Hi there! I’m Maria, a Psychology student and I’m currently on placement as a Psychology Assistant in an NHS Foundation Trust.
At first, I was convinced I wouldn’t apply for clinical placements (I really wanted to go abroad!) but, six months into my placement in Clinical Health Psychology, I’m really glad I changed my mind.
My experience hasn’t been quite as expected, as for many people on PTY in this strange year – I have managed to go into the hospital, but often I’ve worked from home. With that in mind, here are some things I’ve learnt from being a Psychology Assistant for a few months:
1. Feeling uncomfortable and out of your depth at first…is okay
You’re doing this placement to gain experience in the career field, so it’s likely to be the first time you are doing something like this, as it was for me. You might feel apprehensive about stepping out of your comfort zone and may be thrown into what author and researcher Brené Brown calls a TFT (Terrible First Times) “the vulnerability, uncertainty, and fear of these firsts can be overwhelming. Yet, showing up and pushing ourselves past the awkward, learner stage is how we get braver.”

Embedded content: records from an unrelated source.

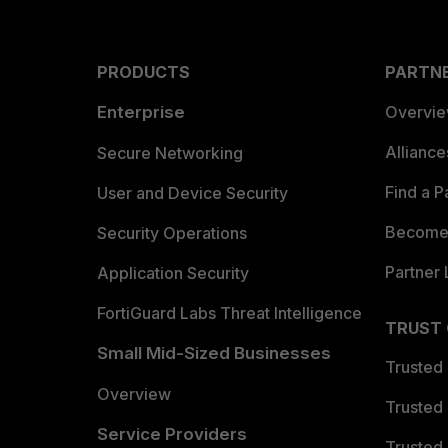
PRODUCTS
PARTN
Enterprise
Overvi
Allianc
Secure Networking
Find a P
User and Device Security
Become 
Security Operations
Partner 
Application Security
FortiGuard Labs Threat Intelligence
TRUST
Small Mid-Sized Businesses
Trusted
Overview
Trusted
Service Providers
Trusted 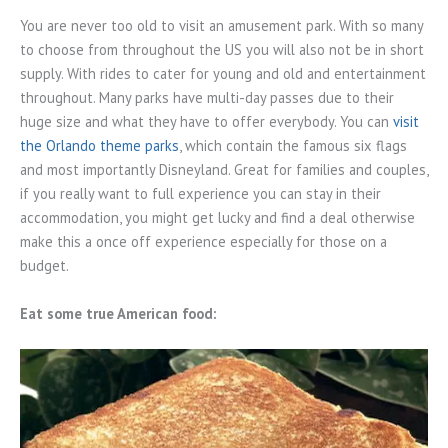
You are never too old to visit an amusement park. With so many
to choose from throughout the US you will also not be in short
supply. With rides to cater for young and old and entertainment
throughout. Many parks have multi-day passes due to their
huge size and what they have to offer everybody. You can
visit
the Orlando theme parks
, which contain the famous six flags
and most importantly Disneyland. Great for families and couples,
if you really want to full experience you can stay in their
accommodation, you might get lucky and find a deal otherwise
make this a once off experience especially for those on a
budget.
Eat some true American food: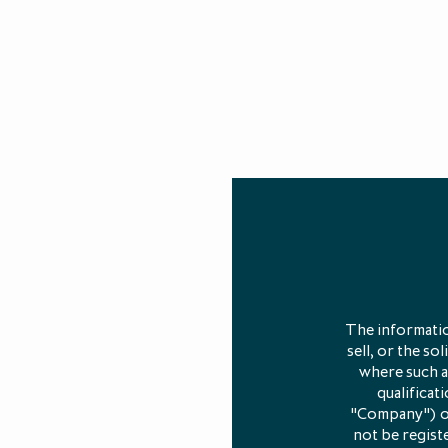
Chart source:
Pr
In this artic
The informatio
sell, or the so
where such an
What ar
qualificat
"Company") or 
not be registe
LP Secondarie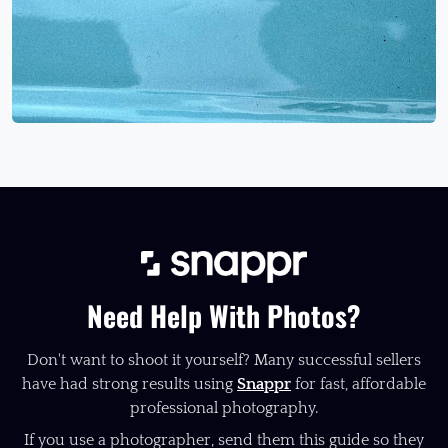
Need Help With Photos?
Don't want to shoot it yourself? Many successful sellers
have had strong results using
Snappr
for fast, affordable
professional photography.
If you use a photographer, send them this guide so they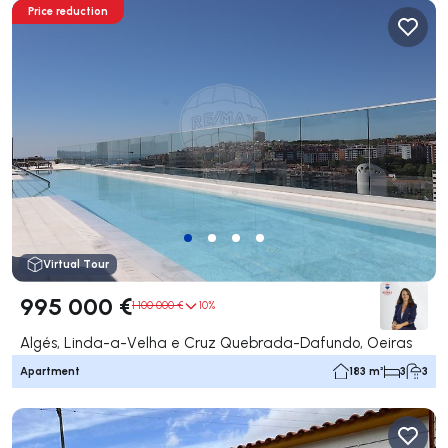
Price reduction
Virtual Tour
995 000 €
1 100 000 €
10%
Algés, Linda-a-Velha e Cruz Quebrada-Dafundo, Oeiras
Apartment
183 m²
3
3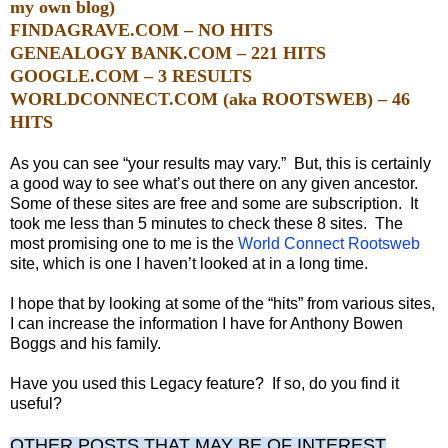
my own blog)
FINDAGRAVE.COM – NO HITS
GENEALOGY BANK.COM – 221 HITS
GOOGLE.COM – 3 RESULTS
WORLDCONNECT.COM (aka ROOTSWEB) – 46
HITS
As you can see “your results may vary.”
But, this is certainly
a good way to see what’s out there on any given ancestor.
Some of these sites are free and some are subscription. It
took me less than 5 minutes to check these 8 sites. The
most promising one to me is the
World Connect Rootsweb
site, which is one I haven’t looked at in a long time.
I hope that by looking at some of the “hits” from various sites,
I can increase the information I have for Anthony Bowen
Boggs and his family.
Have you used this Legacy feature? If so, do you find it
useful?
OTHER POSTS THAT MAY BE OF INTEREST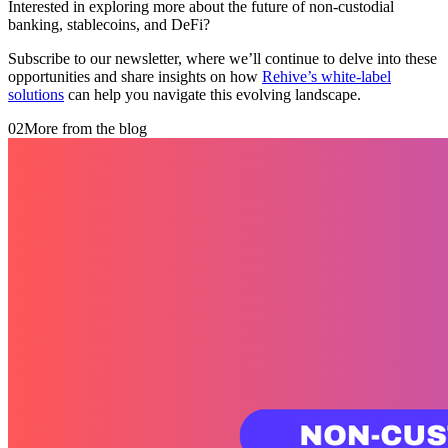
Interested in exploring more about the future of non-custodial
banking, stablecoins, and DeFi?
Subscribe to our newsletter, where we’ll continue to delve into these
opportunities and share insights on how
Rehive’s white-label
solutions
can help you navigate this evolving landscape.
02
More from the blog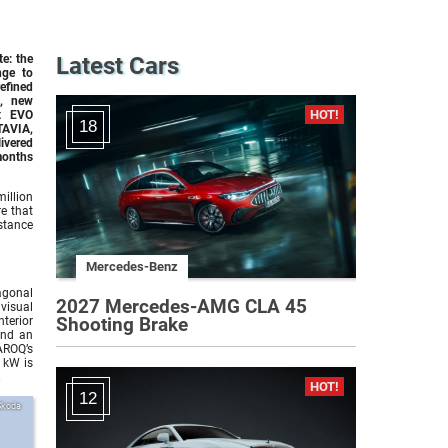
e: the
Latest Cars
nge to
efined
s, new
nt EVO
18
TAVIA,
ivered
months
illion
re that
stance
Mercedes-Benz
agonal
2027 Mercedes-AMG CLA 45
visual
Shooting Brake
terior
and an
AROQ’s
 kW is
.
12
Skoda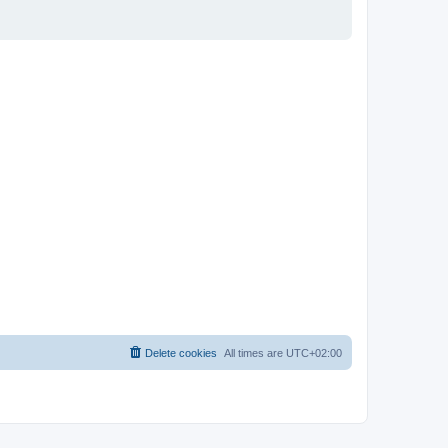
Delete cookies
All times are
UTC+02:00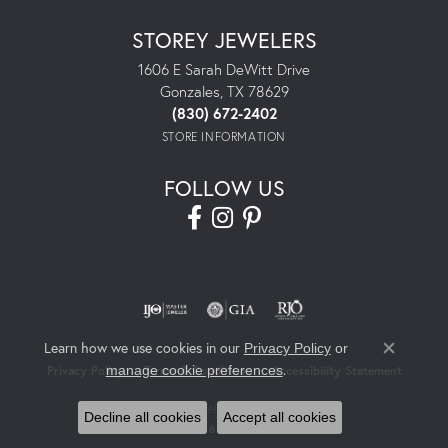
STOREY JEWELERS
1606 E Sarah DeWitt Drive
Gonzales, TX 78629
(830) 672-2402
STORE INFORMATION
FOLLOW US
Learn how we use cookies in our
Privacy Policy
or
Close co
.
manage cookie preferences
Privacy Policy
Terms & Conditions
Accessibility Statement
© 2026 Storey Jewelers. All Rights Reserved.
Decline all cookies
Accept all cookies
POWERED BY:
PUNCHMARK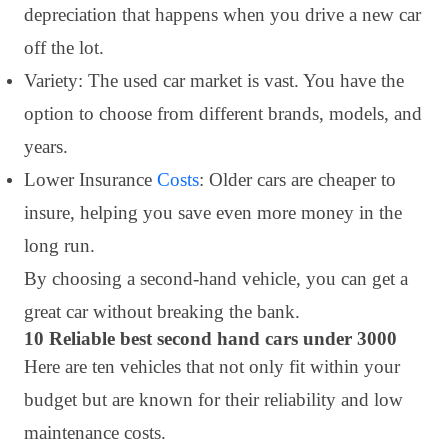
depreciation that happens when you drive a new car
off the lot.
Variety: The used car market is vast. You have the
option to choose from different brands, models, and
years.
Lower Insurance
Costs
: Older cars are cheaper to
insure, helping you save even more money in the
long run.
By choosing a second-hand vehicle, you can get a
great car without breaking the bank.
10 Reliable best second hand cars under 3000
Here are ten vehicles that not only fit within your
budget but are known for their reliability and low
maintenance costs.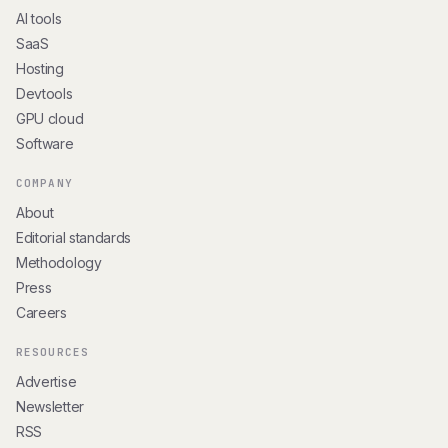
AI tools
SaaS
Hosting
Devtools
GPU cloud
Software
COMPANY
About
Editorial standards
Methodology
Press
Careers
RESOURCES
Advertise
Newsletter
RSS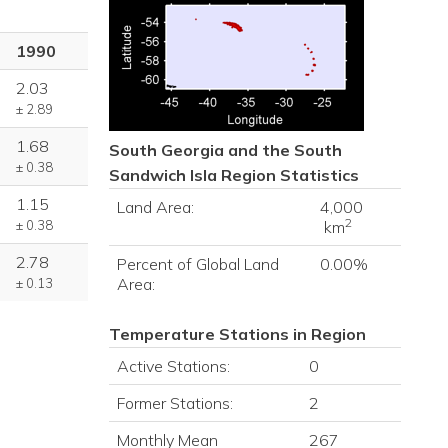
1990
2.03
± 2.89
1.68
South Georgia and the South
± 0.38
Sandwich Isla
Region Statistics
1.15
Land Area:
4,000
2
± 0.38
km
2.78
Percent of Global Land
0.00%
Area:
± 0.13
Temperature Stations in Region
Active Stations:
0
Former Stations:
2
Monthly Mean
267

The first few times I walked into the hospital, I was in a TFT. I’d somehow stumbled in, got lost in the maze of the hospital layout, and would soon be found and politely escorted out. For the first month, it felt like all I did on placement was ask questions (and call IT), but people didn’t seem to mind and understood exactly what it was like to start a placement.
We know that doing something new helps you grow, yet it can still feel awful and uncomfortable at the time. After the fear subsided, I remembered that I do have some experience from the course and I can, of course, use and build on my existing skills.
2. Developing your reflection skills – a lot
Reflecting on discomfort, as well as your experiences generally, is so valuable on placement, in several ways. Firstly, your reflections will be useful for your PTY assignments and will help you take a wide perspective on the placement year, remembering all the wins, highlights, and challenges. Secondly, you will be building a vital skill for any career you decide to pursue, but certainly for Psychology posts, where being able to reflect on your development and skills will help at all stages of the application and training process.
I started a placement diary in September, mainly because I’d heard that it was good practice, and it would help me remember everything I’d done. However, over time, this diary grew into something of a journal, that allowed me to learn how I work best, reflect on experiences, and pause to really appreciate them.